Penelope took a step away from him and raised her voice. “Are you an expert now in Penelope Grand?”
“Maybe I am. I’m as close as anyone has ever been. I’ve been watching you for a while now, Penelope. You don’t make things; you don’t talk to your mother. Just work, run, see your pop. Work, run, see me. And gin. So much gin. You go on like the world is happening to you, like you’re not here. But you’re here, girl. You’re here.”
Another woman might have taken his hand; another woman might have said she needed to step outside and would he come along? Another woman might have told him what he got right and what he got wrong; she might have been surprised by Jon, by how much he could already see her. This other woman was long-haired and pretty; she had different parents, a different life. Penelope could see this other woman, but she wasn’t her.

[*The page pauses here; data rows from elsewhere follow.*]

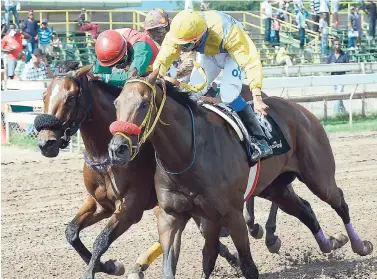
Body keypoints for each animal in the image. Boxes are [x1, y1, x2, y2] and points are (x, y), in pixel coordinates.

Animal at [108, 69, 374, 278]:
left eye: (144, 104)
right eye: (116, 103)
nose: (117, 148)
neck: (187, 155)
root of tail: (301, 109)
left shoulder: (231, 214)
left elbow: (247, 266)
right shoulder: (175, 216)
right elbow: (198, 261)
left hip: (319, 177)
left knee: (339, 201)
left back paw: (360, 245)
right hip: (275, 188)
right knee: (305, 210)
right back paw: (330, 243)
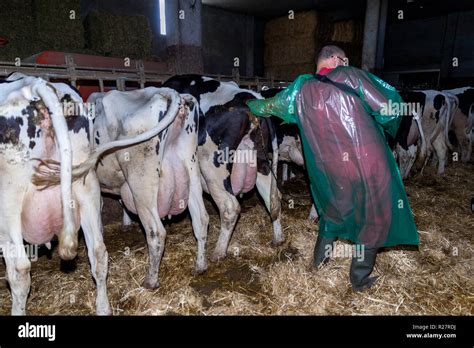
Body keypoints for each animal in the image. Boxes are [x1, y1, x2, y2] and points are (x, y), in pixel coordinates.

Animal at [163, 76, 284, 260]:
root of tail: (249, 96)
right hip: (260, 159)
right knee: (273, 197)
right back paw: (278, 238)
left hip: (213, 166)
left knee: (230, 207)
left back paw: (218, 252)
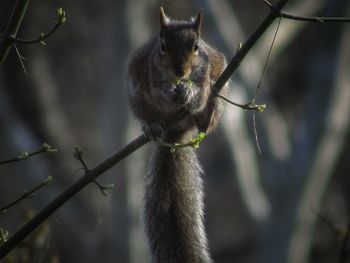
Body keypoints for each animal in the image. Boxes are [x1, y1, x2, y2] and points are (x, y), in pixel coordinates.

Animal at [127, 7, 228, 262]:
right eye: (162, 46)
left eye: (196, 47)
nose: (180, 71)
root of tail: (176, 133)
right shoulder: (147, 71)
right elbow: (158, 91)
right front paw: (168, 91)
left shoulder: (207, 72)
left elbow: (200, 93)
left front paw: (189, 92)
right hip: (136, 94)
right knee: (147, 114)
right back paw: (151, 126)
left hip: (222, 90)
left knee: (208, 115)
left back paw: (206, 119)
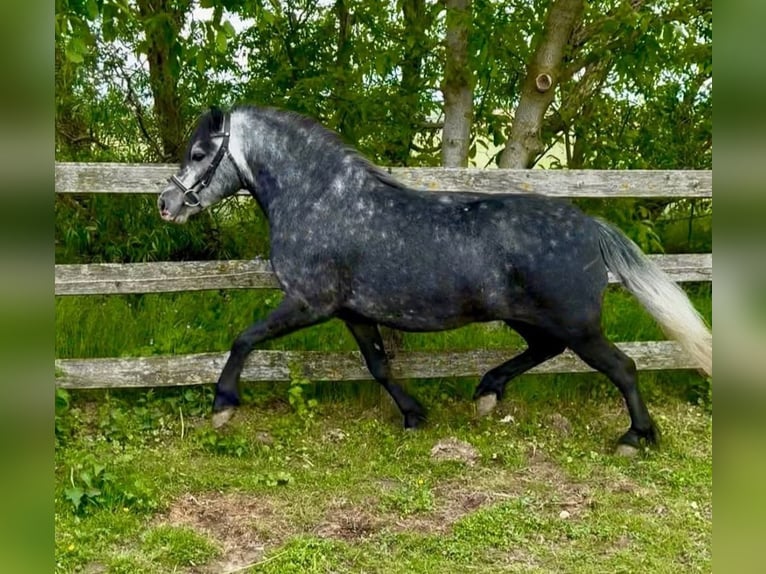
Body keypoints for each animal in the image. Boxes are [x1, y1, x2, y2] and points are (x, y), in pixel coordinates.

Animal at [158, 105, 712, 454]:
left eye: (201, 153)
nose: (167, 204)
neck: (323, 201)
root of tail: (589, 225)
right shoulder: (352, 312)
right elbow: (379, 366)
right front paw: (414, 414)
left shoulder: (308, 302)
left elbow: (244, 338)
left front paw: (222, 406)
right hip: (529, 317)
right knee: (545, 351)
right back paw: (487, 393)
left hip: (578, 325)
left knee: (624, 367)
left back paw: (636, 438)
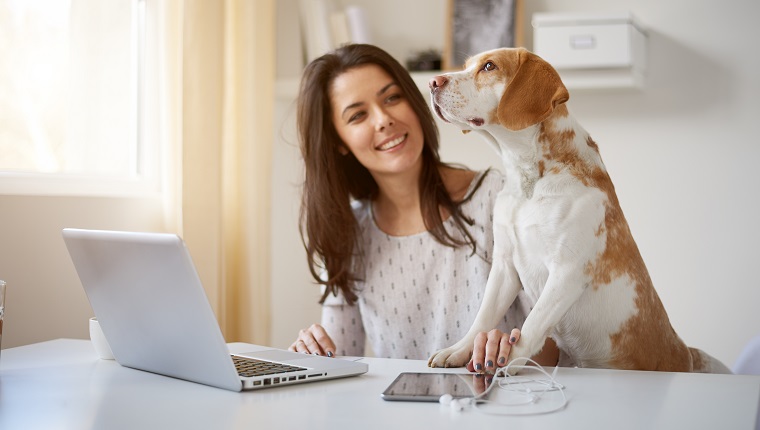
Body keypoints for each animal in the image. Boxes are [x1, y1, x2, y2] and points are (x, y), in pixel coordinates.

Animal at [428, 47, 732, 372]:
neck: (529, 181)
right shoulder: (505, 265)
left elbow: (531, 325)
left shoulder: (567, 271)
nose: (432, 82)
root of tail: (686, 354)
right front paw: (458, 351)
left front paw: (507, 361)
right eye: (466, 65)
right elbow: (482, 319)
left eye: (489, 66)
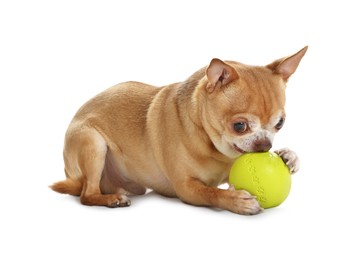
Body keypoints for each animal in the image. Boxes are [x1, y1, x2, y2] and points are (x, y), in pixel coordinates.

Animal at [50, 46, 308, 215]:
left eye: (280, 123)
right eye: (239, 126)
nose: (265, 145)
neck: (214, 148)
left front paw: (288, 155)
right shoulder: (186, 187)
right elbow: (211, 193)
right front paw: (236, 200)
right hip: (93, 143)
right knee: (87, 195)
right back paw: (112, 199)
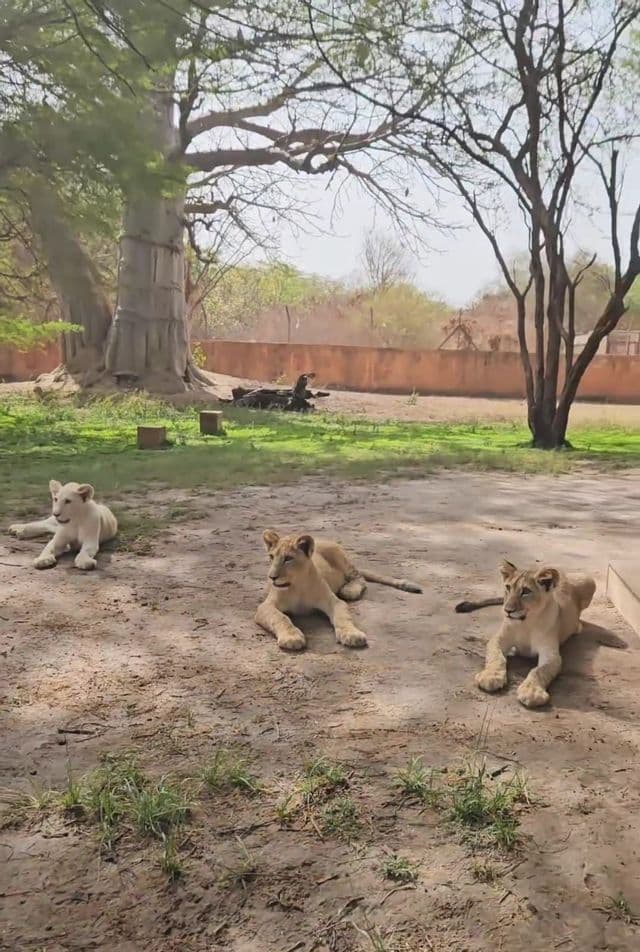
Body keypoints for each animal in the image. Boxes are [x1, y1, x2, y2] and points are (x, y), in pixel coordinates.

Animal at [255, 529, 422, 651]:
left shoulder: (334, 601)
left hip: (341, 558)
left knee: (359, 577)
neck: (297, 585)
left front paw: (352, 635)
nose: (272, 577)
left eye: (288, 559)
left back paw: (350, 590)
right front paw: (291, 637)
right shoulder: (266, 606)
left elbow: (342, 617)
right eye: (271, 557)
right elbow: (280, 617)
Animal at [463, 559, 596, 708]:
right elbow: (496, 657)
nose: (507, 610)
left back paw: (577, 627)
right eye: (508, 587)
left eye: (526, 591)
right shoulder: (498, 640)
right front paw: (491, 677)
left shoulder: (551, 655)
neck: (525, 623)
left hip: (588, 579)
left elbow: (539, 671)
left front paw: (532, 692)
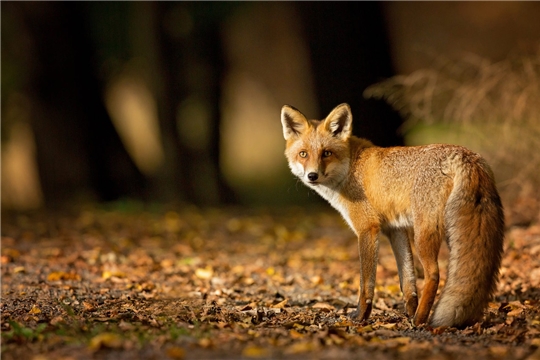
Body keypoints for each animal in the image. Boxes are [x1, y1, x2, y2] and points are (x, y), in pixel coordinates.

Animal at [280, 102, 504, 328]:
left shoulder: (368, 228)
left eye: (326, 153)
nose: (312, 176)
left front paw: (361, 316)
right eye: (303, 154)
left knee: (433, 274)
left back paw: (420, 320)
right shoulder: (396, 229)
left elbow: (366, 283)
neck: (351, 168)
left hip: (425, 234)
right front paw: (409, 312)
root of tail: (466, 155)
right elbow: (407, 281)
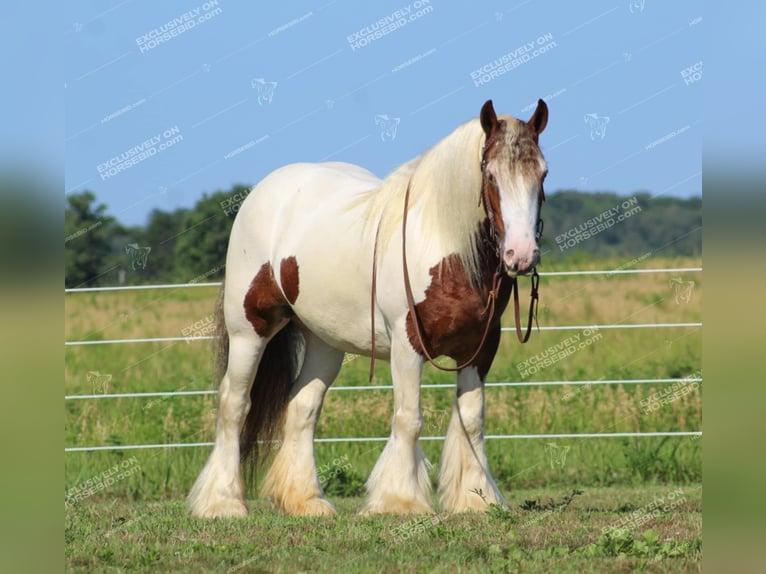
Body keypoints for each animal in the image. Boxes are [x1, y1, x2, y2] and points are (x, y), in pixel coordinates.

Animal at [192, 100, 552, 520]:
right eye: (491, 175)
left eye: (542, 173)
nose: (521, 255)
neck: (444, 245)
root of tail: (262, 191)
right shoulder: (408, 346)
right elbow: (409, 419)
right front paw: (400, 501)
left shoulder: (481, 348)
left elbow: (472, 419)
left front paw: (474, 498)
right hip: (249, 330)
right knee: (234, 404)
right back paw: (223, 502)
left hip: (325, 342)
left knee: (302, 408)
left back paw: (305, 500)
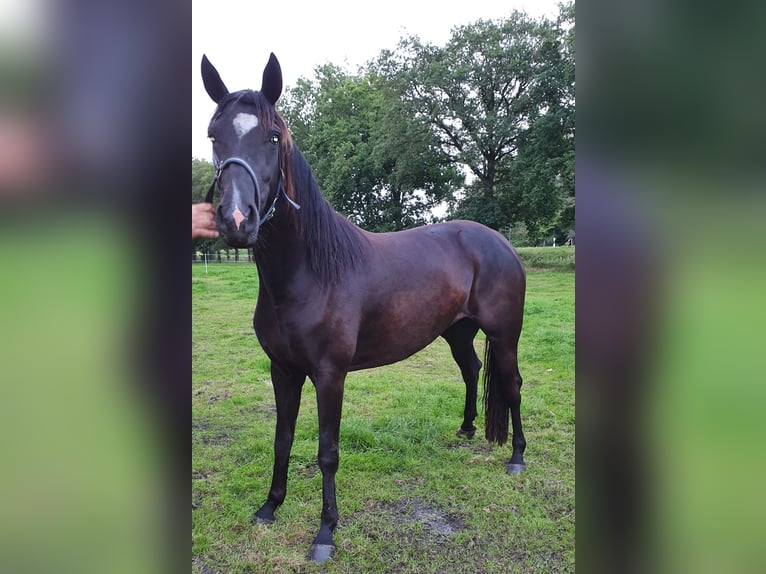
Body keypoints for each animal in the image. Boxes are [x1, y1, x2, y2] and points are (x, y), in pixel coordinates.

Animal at [202, 51, 528, 564]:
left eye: (272, 137)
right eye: (215, 136)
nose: (237, 221)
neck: (311, 273)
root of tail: (501, 242)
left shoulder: (329, 374)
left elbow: (327, 451)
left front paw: (325, 533)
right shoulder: (282, 369)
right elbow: (282, 439)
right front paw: (269, 507)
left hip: (504, 334)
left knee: (512, 385)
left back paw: (516, 457)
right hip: (457, 331)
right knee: (473, 370)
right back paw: (466, 430)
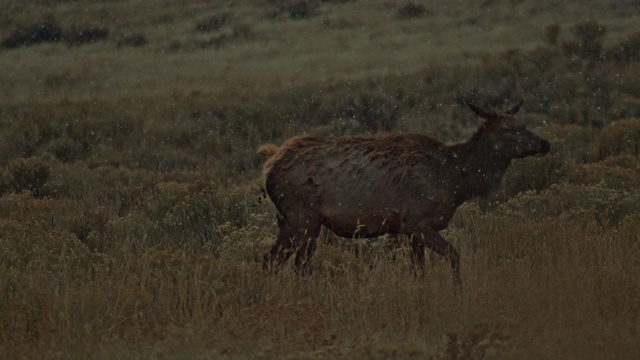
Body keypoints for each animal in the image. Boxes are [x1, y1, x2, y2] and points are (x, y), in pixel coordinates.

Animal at [258, 100, 552, 290]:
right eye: (506, 129)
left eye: (522, 123)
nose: (544, 143)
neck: (454, 181)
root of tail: (270, 163)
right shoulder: (417, 221)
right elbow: (453, 255)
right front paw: (458, 293)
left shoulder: (410, 230)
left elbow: (419, 270)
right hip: (304, 218)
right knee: (299, 266)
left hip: (287, 221)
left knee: (269, 260)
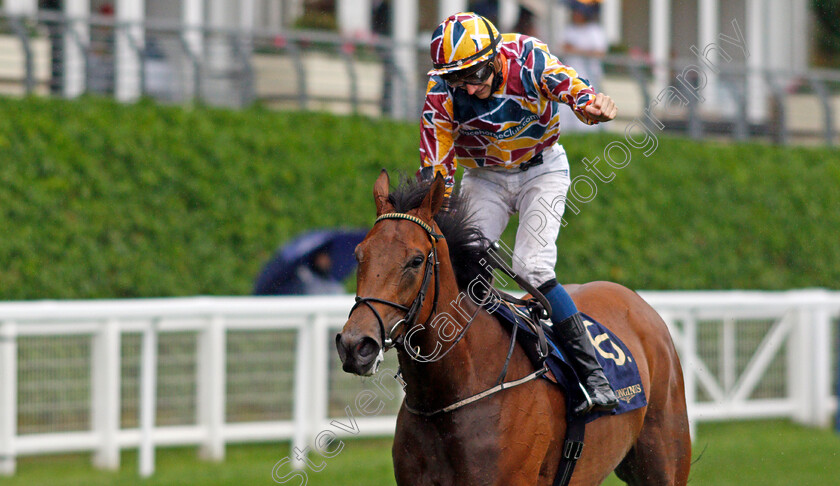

“You cocky motherfucker,” she said. “If I wanted a shrink, I would see one.”
“Maybe you should.”
“I’m going home.”
She tried to slide past him, but he put his hands on her shoulders.
“I’m serious, Penelope. How long had it been since you’d seen your mother? Five years? It’s like you two came back from the dead to each other. And your father—”
He was closing in on her, and Penelope felt in herself the urge to cry. She couldn’t dispute the physicality of it, the need as sharp and particular as the need to vomit or to drink a glass of water or lie down. It was a stinging in her eyes, and heat in her face, but it was also a line she could feel running along the front of her, from between her toes, up to her forehead: a seam that if pressed against would force her to come apart.